Travaux et exercices:
[1] Selon l'extrait consacré aux artisans de Notre-Dame, quelle surface de couverture en plomb les couvreurs-zingueurs ont-ils dû réaliser au total ?
[2] Rédigez la suite de l'extrait consacré aux artisans de Notre-Dame, à partir de sa dernière phrase.

Extrait de la source:
2Les couvreurs-zingueurs
La charpente de Notre-Dame, surnommée "la forêt", a certainement été l’une des pertes les plus médiatisées de l’incendie. Reconstruite à l’identique grâce aux meilleurs charpentiers de France, la seconde étape a été de la recouvrir d’une nouvelle toiture. C’est là que sont intervenus les couvreurs-zingueurs, des spécialistes du plomb et des ornements métalliques. Suspendus à plusieurs mètres de hauteur, ces acrobates ont travaillé dans des conditions parfois vertigineuses pour poser une nouvelle couverture de plomb, matériau choisi pour sa malléabilité et sa pérennité. C’est en tout 400m2 qui ont dû être réalisés. Mais leur mission allait bien au-delà de l’étanchéité : ils ont recréé tous les éléments décoratifs tels que les girouettes et les croix qui ornent la toiture. Chaque pièce a ainsi été reconstruite conformément aux plans d’origine mais renforcée pour respecter les normes modernes. Quatre entreprises françaises ont ainsi été choisies pour travailler sur la couverture. "C'est une vraie fierté, c'est le chantier de ma vie. J'ai 58 ans, je ne pense pas que je ferai mieux. On pense à notre grand-père. S'il nous voit, il doit être fier de ses petits-enfants qui interviennent sur un bâtiment aussi prestigieux", confie Jean-Christophe Le Ny, chef de la petite entreprise familiale située à Dardilly dans la métropole de Lyon.
3Les ferronniers
Garde-corps, grilles, balustrades… de nombreux éléments en fer forgé qui ornent les balcons, les tribunes et autour de certaines fenêtres ont été rudement endommagés voire détruits dans l’incendie. Ce sont sur ces éléments qu’interviennent les ferronniers d’art, missionnés pour reproduire, avec une fidélité absolue, les pièces disparues. Munis de leurs marteaux et de leurs enclumes, les ferronniers se sont ainsi appuyés sur des modèles et des dessins anciens pour respecter le style néogothique de Viollet-le-Duc. Fidèles aux techniques traditionnelles, ils ont ainsi redonné vie aux ornements métalliques de la cathédrale. "C’est un chantier extraordinaire et je suis très fier de mon métier", témoigne Mathieu Pachet, 18 ans, compagnon du devoir au sein de l’Atelier Œuvres de Forge, à Hautefort (Dordogne), qui s’est occupé, entre autre, de rendre aux balustrades de Notre-Dame leur patine d’origine. Mais les ferronniers d’art contribuent également à la stabilité de l’édifice en renforçant certains éléments porteurs en métal, comme des tiges et des attaches qui lient des sections de maçonnerie.

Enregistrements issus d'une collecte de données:
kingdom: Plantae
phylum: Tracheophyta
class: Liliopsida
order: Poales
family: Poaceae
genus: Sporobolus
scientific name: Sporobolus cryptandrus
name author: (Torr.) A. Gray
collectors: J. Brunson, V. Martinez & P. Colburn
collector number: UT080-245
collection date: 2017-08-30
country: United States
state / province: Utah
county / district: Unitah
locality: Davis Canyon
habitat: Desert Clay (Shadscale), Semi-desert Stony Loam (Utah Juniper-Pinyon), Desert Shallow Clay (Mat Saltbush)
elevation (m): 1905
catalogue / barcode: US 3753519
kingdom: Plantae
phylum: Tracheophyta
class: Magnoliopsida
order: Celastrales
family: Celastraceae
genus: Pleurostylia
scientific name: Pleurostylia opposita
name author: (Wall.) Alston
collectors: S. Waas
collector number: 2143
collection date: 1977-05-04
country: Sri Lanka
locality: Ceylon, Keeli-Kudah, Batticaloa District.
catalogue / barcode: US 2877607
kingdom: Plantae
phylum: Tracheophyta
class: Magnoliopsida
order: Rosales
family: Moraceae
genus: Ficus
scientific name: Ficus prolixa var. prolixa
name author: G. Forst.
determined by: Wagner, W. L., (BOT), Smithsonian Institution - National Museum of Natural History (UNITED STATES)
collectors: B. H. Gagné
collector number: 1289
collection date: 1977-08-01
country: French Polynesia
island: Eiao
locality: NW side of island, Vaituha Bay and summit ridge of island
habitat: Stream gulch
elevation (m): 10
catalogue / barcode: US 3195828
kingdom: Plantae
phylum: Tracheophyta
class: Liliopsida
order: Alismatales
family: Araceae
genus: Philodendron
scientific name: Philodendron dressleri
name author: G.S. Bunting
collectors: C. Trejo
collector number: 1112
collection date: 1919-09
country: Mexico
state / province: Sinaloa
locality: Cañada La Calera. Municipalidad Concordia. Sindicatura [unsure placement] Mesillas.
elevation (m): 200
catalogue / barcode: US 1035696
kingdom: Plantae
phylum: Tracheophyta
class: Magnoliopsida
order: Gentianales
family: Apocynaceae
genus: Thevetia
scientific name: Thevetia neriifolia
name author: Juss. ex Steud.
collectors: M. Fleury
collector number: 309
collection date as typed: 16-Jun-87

Corrigé des exercices:
[1] Ils ont dû réaliser 400 m² au total.

[2]
4Les serruriers
Responsable des systèmes de fermeture, le serrurier d’art ne se contente pas de s’assurer de la bonne fermeture des portes de la cathédrale ! Non, son travail va bien au-delà de la serrurerie fonctionnelle. En collaboration étroite avec le ferronnier d’art, il est souvent sollicité pour restaurer des détails décoratifs en fer forgé, souvent complexes, qui doivent s'intégrer harmonieusement dans le décor. Sur le chantier de Notre-Dame, leur travail a consisté à extraire l’armature métallique de l’intérieur des sculptures pour la restaurer. Lorsque cela s’est avéré nécessaire, ils ont créé et assemblé de nouvelles pièces pour remplacer celles qui avaient trop souffert. Enfin, ils ont traité les éléments de ce véritable squelette mécanique pour qu’il n’oxyde pas les plaques de cuivre qui le recouvrent. C’est le cas notamment des statues de la flèche de Notre-Dame de Paris restaurées, entre autres, par Malo, 22 ans, serrurier sur le chantier de Notre-Dame de Paris : "Mon rôle dans la restauration des statues consiste à intervenir sur la structure interne des statues. À cause de la corrosion, il manque parfois des pièces entières, donc on est obligé de les refaire nous-même en utilisant du fer pur." Le serrurier d’art, spécialiste de toutes sortes de métaux, peut ainsi extraire, traiter, consolider ou remplacer toutes les pièces qui composent l’armature d’une statue et veiller ainsi à la pérennité de ces squelettes de métal souvent malmenées par les intempéries et les rafales de vent.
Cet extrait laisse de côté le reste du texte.